====== Information given ======
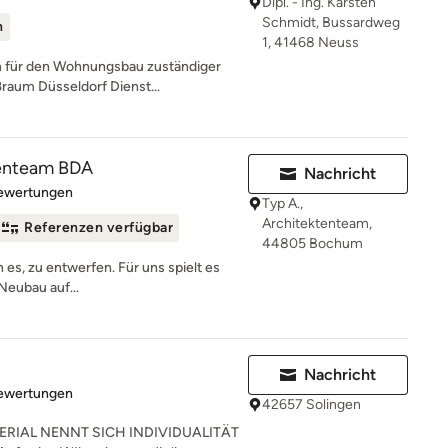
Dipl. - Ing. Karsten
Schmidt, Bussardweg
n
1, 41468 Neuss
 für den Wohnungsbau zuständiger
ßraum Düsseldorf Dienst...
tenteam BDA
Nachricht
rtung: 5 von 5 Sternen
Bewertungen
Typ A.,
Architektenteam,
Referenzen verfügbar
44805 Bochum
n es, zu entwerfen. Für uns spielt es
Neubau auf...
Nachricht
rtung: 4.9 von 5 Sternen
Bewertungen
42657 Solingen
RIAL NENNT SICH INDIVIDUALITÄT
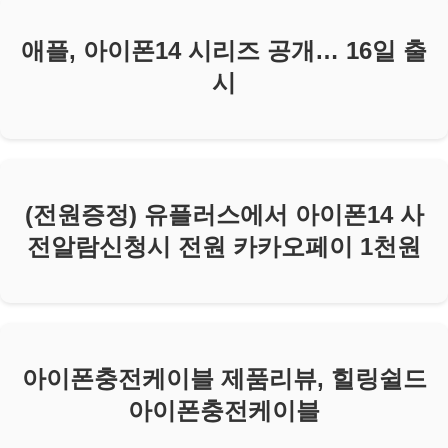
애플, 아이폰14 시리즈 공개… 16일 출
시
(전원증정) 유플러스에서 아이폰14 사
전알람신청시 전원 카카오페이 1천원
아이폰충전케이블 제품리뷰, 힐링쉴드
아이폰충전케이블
======
====== Information given ======
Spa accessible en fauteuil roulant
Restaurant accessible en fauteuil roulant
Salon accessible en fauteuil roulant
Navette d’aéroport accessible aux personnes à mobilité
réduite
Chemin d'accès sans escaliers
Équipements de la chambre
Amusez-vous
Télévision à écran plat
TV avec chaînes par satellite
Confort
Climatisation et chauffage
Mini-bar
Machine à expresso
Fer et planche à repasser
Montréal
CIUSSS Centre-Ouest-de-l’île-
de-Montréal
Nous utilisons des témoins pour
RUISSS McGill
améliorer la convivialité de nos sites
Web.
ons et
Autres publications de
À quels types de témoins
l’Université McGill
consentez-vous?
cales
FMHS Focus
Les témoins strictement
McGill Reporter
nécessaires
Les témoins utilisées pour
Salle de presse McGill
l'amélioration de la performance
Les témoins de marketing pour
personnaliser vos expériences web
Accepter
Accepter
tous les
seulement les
======
====== Information given ======
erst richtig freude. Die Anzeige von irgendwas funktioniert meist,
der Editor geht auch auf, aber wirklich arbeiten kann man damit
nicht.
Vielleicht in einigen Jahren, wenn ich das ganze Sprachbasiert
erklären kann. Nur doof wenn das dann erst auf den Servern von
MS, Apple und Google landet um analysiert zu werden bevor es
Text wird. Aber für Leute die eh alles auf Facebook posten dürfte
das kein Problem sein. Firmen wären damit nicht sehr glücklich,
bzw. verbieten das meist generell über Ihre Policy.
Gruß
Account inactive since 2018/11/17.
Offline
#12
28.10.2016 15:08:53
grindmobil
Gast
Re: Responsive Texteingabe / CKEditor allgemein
======
**Task directions**
Write down exactly the span of lines above from the one containing "28.10.2016 15:08:53" to the one containing "Re: Responsive Texteingabe", both ends included.

**Task result**
28.10.2016 15:08:53
grindmobil
Gast
Re: Responsive Texteingabe / CKEditor allgemein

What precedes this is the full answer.